It’s been well publicized that Google’s Bard made some factual errors when it was demoed, and Google paid for these mistakes with a significant drop in their stock price. What didn’t receive as much news coverage (though in the last few days, it’s been well discussed online) are the many mistakes that Microsoft’s new search engine, Sydney, made. The fact that we know its name is Sydney is one of those mistakes, since it’s never supposed to reveal its name. Sydney-enhanced Bing has threatened and insulted its users, in addition to being just plain wrong (insisting that it was 2022, and insisting that the first Avatar movie hadn’t been released yet). There are excellent summaries of these failures in Ben Thompson’s newsletter Stratechery and Simon Willison’s blog. It might be easy to dismiss these stories as anecdotal at best, fraudulent at worst, but I’ve seen many reports from beta testers who managed to duplicate them.
Of course, Bard and Sydney are beta releases that aren’t open to the wider public yet. So it’s not surprising that things are wrong. That’s what beta tests are for. The important question is where we go from here. What are the next steps?
Large language models like ChatGPT and Google’s LaMDA aren’t designed to give correct results. They’re designed to simulate human language—and they’re incredibly good at that. Because they’re so good at simulating human language, we’re predisposed to find them convincing, particularly if they word the answer so that it sounds authoritative. But does 2+2 really equal 5? Remember that these tools aren’t doing math, they’re just doing statistics on a huge body of text. So if people have written 2+2=5 (and they have in many places, probably never intending that to be taken as correct arithmetic), there’s a non-zero probability that the model will tell you that 2+2=5.
The ability of these models to “make up” stuff is interesting, and as I’ve suggested elsewhere, might give us a glimpse of artificial imagination. (Ben Thompson ends his article by saying that Sydney doesn’t feel like a search engine; it feels like something completely different, something that we might not be ready for—perhaps what David Bowie meant in 1999 when he called the Internet an “alien lifeform”). But if we want a search engine, we will need something that’s better behaved. Again, it’s important to realize that ChatGPT and LaMDA aren’t trained to be correct. You can train models that are optimized to be correct—but that’s a different kind of model. Models like that are being built now; they tend to be smaller and trained on specialized data sets (O’Reilly Media has a search engine that has been trained on the 70,000+ items in our learning platform). And you could integrate those models with GPT-style language models, so that one group of models supplies the facts and the other supplies the language.
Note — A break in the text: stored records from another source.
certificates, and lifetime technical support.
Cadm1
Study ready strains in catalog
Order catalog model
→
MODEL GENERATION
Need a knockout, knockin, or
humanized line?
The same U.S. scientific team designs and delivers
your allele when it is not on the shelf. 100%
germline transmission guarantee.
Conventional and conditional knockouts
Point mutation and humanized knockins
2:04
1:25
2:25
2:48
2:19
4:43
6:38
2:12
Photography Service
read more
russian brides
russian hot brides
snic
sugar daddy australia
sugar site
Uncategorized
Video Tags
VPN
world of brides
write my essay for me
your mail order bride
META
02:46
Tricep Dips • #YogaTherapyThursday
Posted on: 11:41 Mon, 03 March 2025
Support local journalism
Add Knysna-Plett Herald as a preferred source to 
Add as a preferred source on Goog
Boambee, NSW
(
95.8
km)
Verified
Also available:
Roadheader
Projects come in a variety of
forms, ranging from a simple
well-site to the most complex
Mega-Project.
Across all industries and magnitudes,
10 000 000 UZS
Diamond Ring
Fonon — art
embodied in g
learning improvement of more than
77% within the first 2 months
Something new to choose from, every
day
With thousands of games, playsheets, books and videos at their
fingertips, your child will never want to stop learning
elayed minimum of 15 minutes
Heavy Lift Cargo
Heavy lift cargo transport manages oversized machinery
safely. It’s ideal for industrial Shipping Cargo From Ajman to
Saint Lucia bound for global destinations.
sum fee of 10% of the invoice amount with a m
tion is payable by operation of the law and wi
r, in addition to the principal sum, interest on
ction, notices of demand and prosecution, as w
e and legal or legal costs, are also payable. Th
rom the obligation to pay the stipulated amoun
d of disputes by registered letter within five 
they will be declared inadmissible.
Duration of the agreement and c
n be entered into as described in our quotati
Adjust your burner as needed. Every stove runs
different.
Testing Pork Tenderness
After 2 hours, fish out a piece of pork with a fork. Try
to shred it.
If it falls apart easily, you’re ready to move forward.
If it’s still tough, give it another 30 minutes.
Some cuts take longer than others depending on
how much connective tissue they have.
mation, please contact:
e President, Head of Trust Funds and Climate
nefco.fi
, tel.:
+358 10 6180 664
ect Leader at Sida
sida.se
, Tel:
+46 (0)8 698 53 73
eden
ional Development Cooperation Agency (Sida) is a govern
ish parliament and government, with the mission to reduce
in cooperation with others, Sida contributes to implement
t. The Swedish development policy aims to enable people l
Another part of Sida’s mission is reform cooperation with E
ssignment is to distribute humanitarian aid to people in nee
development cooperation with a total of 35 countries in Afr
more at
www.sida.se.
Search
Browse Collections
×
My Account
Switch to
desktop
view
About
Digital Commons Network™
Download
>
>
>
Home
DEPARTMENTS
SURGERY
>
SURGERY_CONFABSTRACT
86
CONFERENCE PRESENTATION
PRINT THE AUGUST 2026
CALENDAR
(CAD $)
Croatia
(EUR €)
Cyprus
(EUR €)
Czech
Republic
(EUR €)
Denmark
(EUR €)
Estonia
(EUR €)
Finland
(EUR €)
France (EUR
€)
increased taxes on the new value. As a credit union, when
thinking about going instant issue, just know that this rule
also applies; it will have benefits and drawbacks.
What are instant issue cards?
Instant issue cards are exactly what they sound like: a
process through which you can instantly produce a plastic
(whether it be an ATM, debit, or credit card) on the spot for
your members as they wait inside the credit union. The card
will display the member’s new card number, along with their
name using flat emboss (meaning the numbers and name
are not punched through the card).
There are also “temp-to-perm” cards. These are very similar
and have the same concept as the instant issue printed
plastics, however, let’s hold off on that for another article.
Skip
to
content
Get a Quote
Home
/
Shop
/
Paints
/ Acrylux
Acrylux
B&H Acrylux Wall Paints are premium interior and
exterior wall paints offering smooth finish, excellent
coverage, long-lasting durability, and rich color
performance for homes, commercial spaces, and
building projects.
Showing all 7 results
That’s the most likely way forward. Given the number of startups that are building specialized fact-based models, it’s inconceivable that Google and Microsoft aren’t doing similar research. If they aren’t, they’ve seriously misunderstood the problem. It’s okay for a search engine to give you irrelevant or incorrect results. We see that with Amazon recommendations all the time, and it’s probably a good thing, at least for our bank accounts. It’s not okay for a search engine to try to convince you that incorrect results are correct, or to abuse you for challenging it. Will it take weeks, months, or years to iron out the problems with Microsoft’s and Google’s beta tests? The answer is: we don’t know. As Simon Willison suggests, the field is moving very fast, and can make surprising leaps forward. But the path ahead isn’t short.